Thank you for taking the time to look. StackHealth is a developer tool that fetches public repositories and runs static analyzers against them, so the surface that matters most is:

• The HTTP API and its rate limits
• The worker sandbox (which clones and analyzes untrusted repos)
• The persistence layer (Postgres + Redis)
• The way we render scan output back to users

Please do not open a public GitHub issue for security problems.

Use one of the following private channels instead:

1. Preferred — GitHub's private vulnerability reporting: open this repository's Security tab → Report a vulnerability.
2. Email — santosh3743@gmail.com with a clear subject line beginning with [security].

Include enough information for the maintainer to reproduce. A minimal report contains:

• A description of the issue and its impact
• A reproduction (URL, request payload, scan ID, repo URL, etc.)
• Affected version or commit SHA
• Any suggested mitigation

We will keep you in the loop as the fix progresses, credit you in the release notes if you'd like, and coordinate the public disclosure date with you.

These are in scope:

• The hosted API at api.stackhealth.dev
• The web app at stackhealth.dev
• The worker's repo clone + scan pipeline (apps/api/stackhealth/worker/)
• The scoring engines under apps/api/stackhealth/engines/
• Anything in this repository that runs server-side
• Outbound integrations (Resend, GitHub API, OpenSSF Scorecard API, Cloudflare R2) — particularly where we might leak credentials or user data

These are out of scope:

• Vulnerabilities in third-party dependencies that have already been publicly disclosed and are tracked by Dependabot — please open a normal issue if you think we're missing an update
• Rate-limiting or volumetric DoS that don't bypass authentication or reveal data
• Social engineering of the maintainer
• Issues that require physical access to a contributor's machine
• Self-XSS or "user clicks a malicious URL with a payload they wrote"
• The scanning sandbox executing third-party static analyzers — these are documented dependencies; vulns there should be reported upstream first

Once a fix is released we will:

1. Publish a GitHub Security Advisory.
2. Note the fix in CHANGELOG.md (with a CVE if one was assigned).
3. Credit the reporter (with permission).

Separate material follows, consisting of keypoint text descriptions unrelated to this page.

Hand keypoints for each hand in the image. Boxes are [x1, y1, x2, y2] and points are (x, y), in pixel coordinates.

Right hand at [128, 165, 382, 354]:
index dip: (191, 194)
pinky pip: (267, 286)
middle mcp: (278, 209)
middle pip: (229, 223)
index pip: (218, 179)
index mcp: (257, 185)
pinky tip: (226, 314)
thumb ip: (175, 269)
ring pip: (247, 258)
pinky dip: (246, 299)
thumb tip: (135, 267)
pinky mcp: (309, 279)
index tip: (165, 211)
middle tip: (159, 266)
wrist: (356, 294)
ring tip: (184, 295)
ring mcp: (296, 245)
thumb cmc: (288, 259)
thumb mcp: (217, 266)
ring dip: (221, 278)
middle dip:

We do not currently run a paid bug-bounty program. We will publicly thank you and, if you'd like, link to your website or profile in the advisory.

The worker clones arbitrary public GitHub repositories and runs static analyzers against them. That's a deliberately tightly-bounded surface (no install steps, no test execution, no make, hard timeouts, size caps), but if you find a way to make any of the engines execute arbitrary code on the worker — for example through a malicious .semgrep.yml, a crafted dependency manifest, or a Trivy plugin — we consider that high severity and want to hear about it immediately.

See docs/12-SECURITY-AND-PRIVACY.md for the sandbox design details.